Saturday 13 May 2017

Why 78 migrants marched to the US Border

migration, migrants, immigration, travellers

LATEST NEWS - In the evening of May 7, 2017, over six dozen Nicaraguan, Salvadoran, Guatemalan and Honduran migrants arrived at Tijuana’s northernmost edge to request asylum, en masse, at California’s San Ysidro Port of Entry.

The youngest was just 3 months old.

Organized by a team of American and Mexican activists from the group Pueblo Sin Fronteras, the Viacrucis de Refugiados, or Caravan of Refugees, left the southern Mexican border city of Tapachula on April 9.

A group of 200 Central American men, women and children then traversed Mexico together via bus, foot, van and by hitching rides aboard the tops of the Mexican cargo train network known as La Bestia.

Arriving in Tijuana the first weekend of May, 78 members of the group marched to the US border on Sunday, May 7.

Jimmy Antonio, 16, of El Progreso, Honduras, had been traveling alone. “The gang killed my brother,” he said, explaining that gang members had beaten him and promised to kill him, too.

His newfound friend, Aron Mendez, 19, fled La Ceiba Atlantida, Honduras, for similar reasons. The two teens became friends after joining up with the Caravan in Tapachula.

“Even though we’re all from different countries, we supported each other and overcame challenges together as a group,” Mendez said.

Yet even though all 78 migrants from the Caravan of Refugees who turned themselves in at the border were taken into US custody, their prospects of actually being able to stay are grim.

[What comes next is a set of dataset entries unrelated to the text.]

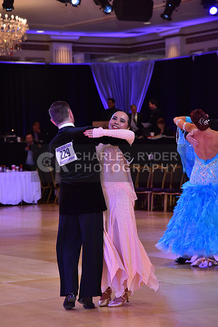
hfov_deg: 11.4
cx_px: 109
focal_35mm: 120
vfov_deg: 17.1
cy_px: 164
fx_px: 1089
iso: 1600
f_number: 5
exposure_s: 1/250
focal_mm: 120
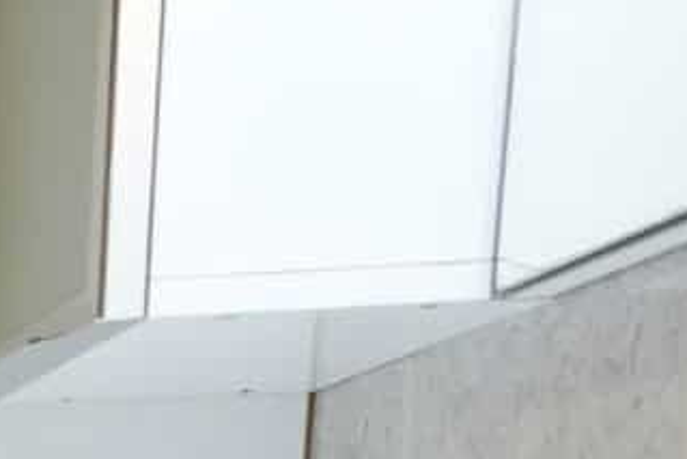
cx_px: -1182
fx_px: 2081
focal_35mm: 109
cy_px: 1173
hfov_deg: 12.3
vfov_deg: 10.5
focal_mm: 17
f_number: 3.2
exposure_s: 1/160
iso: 1600
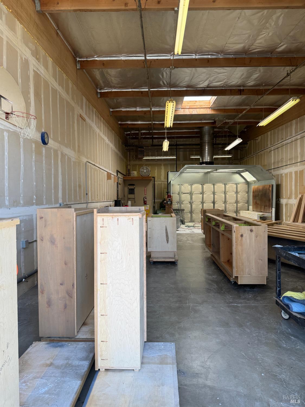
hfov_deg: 56.8
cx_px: 152
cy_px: 204
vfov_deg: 71.6
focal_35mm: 24
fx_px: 282
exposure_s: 1/301
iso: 80
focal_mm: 6.76
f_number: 1.78
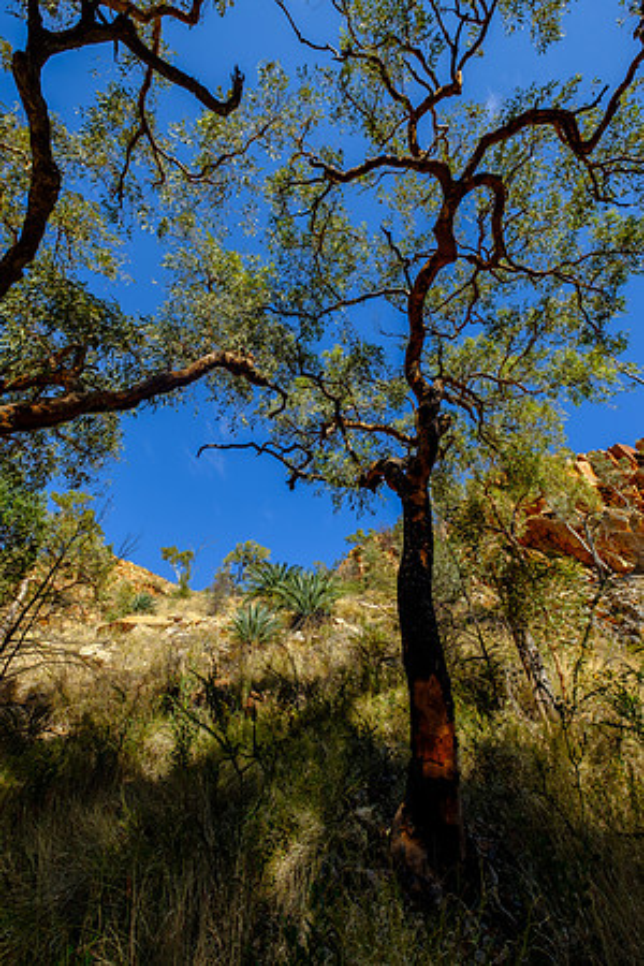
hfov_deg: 77.3
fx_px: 402
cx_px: 322
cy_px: 483
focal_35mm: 15
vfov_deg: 100.4
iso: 200
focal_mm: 10
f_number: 5.6
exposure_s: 1/420
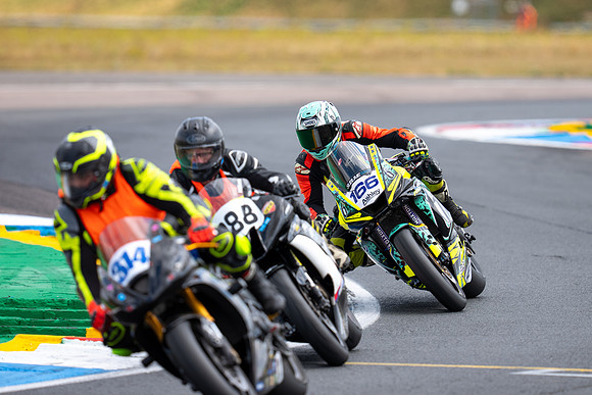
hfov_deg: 4.3
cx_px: 356
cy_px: 157
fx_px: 7923
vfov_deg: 2.9
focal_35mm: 482
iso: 64
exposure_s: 1/500
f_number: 3.5
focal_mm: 400
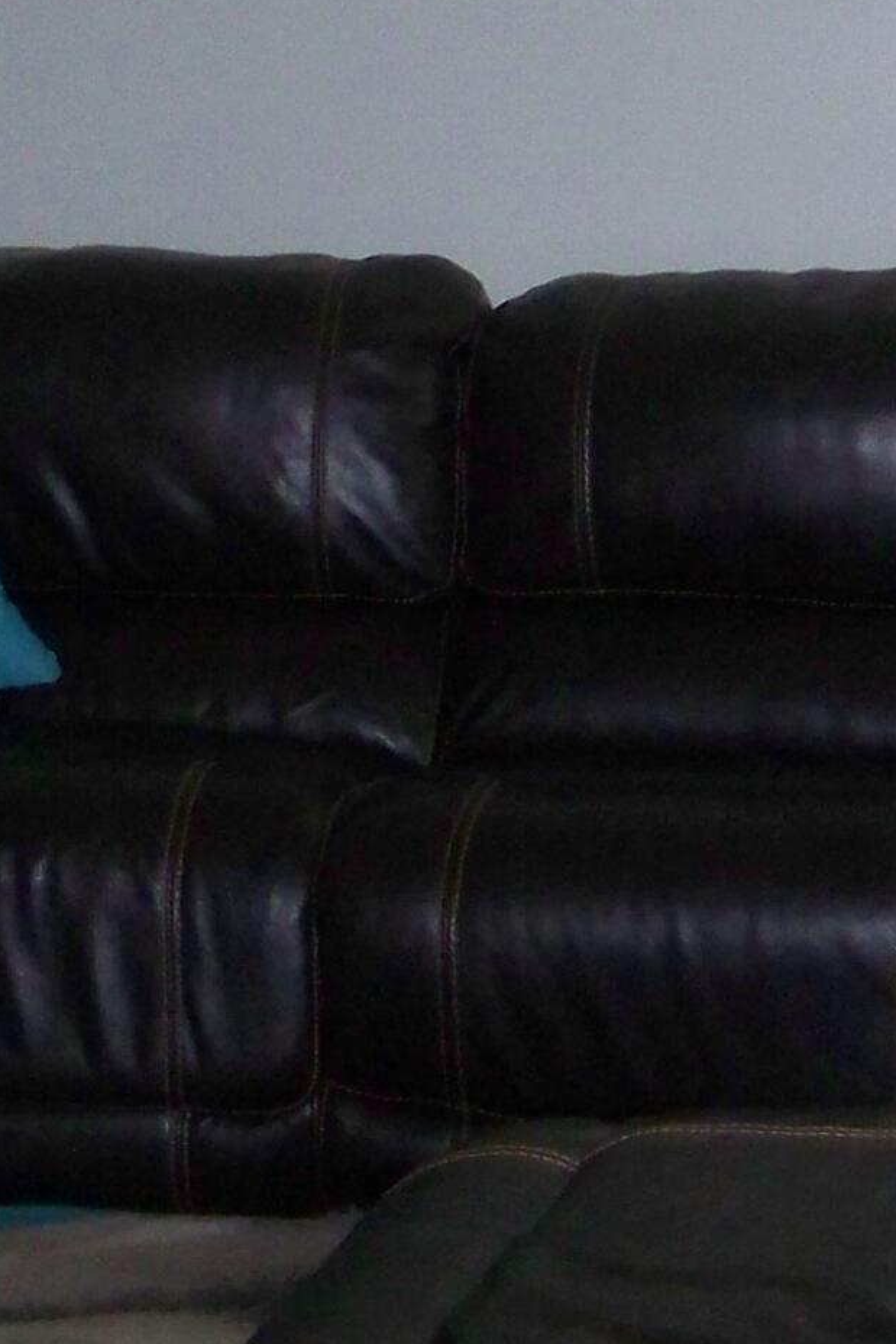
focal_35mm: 121
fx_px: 4515
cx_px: 220
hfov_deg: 11.3
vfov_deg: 16.9
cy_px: 475
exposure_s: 1/15
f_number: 2.8
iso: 200
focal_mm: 5.85
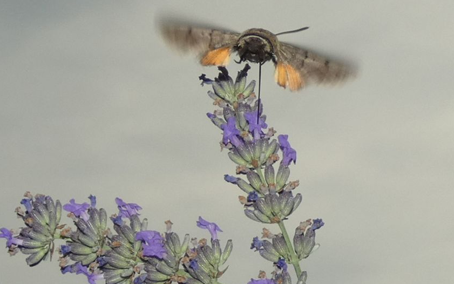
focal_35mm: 57
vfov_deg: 22.8
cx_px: 229
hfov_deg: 35.7
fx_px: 705
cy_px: 134
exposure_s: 1/800
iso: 80
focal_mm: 9.5
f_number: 3.9
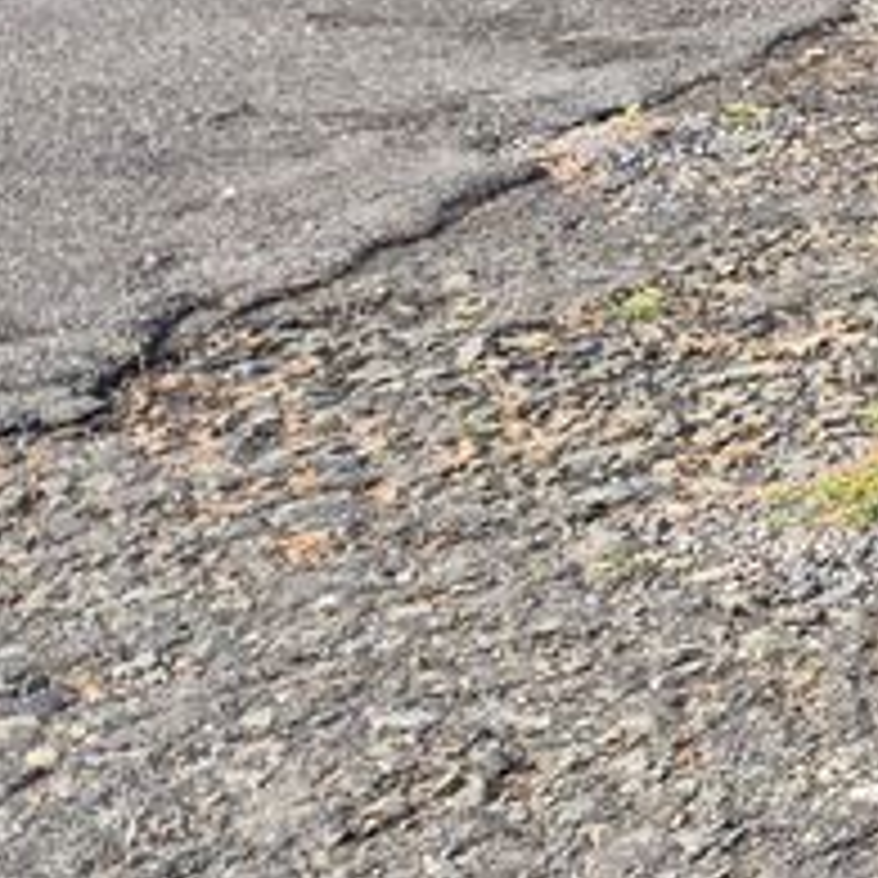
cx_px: 2188
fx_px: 3070
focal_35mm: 107
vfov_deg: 16.2
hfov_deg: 12.4
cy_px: 320
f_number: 1.8
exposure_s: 1/285
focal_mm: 5.4
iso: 25
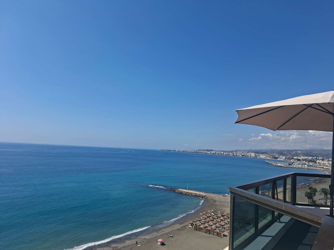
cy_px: 125
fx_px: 222
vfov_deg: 58.9
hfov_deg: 73.9
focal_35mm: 23
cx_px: 167
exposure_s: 1/2315
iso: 50
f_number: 1.8
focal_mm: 5.54
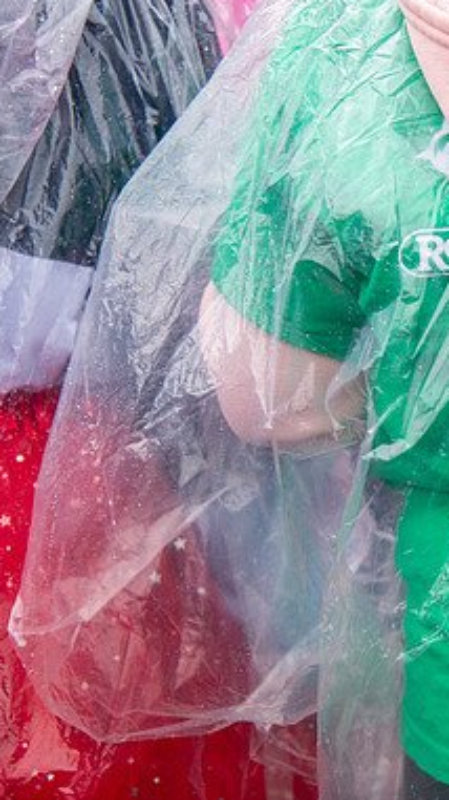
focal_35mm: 105
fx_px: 2225
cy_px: 397
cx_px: 533
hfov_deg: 11.3
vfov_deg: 20.4
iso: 2000
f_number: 4
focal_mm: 65
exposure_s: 1/320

Statistics crunched by the University of Syracuse’s Transactional Record Access Clearinghouse (TRAC) show that the majority of asylum applicants are denied.

For fiscal year 2016, the overall denial rate was 57 percent. For Central Americans, it’s even higher. Only around 10 to 23 percent are granted asylum.

That means an estimated minimum of eight out of the 78 asylum-seekers are likely to be able to stay in the United States.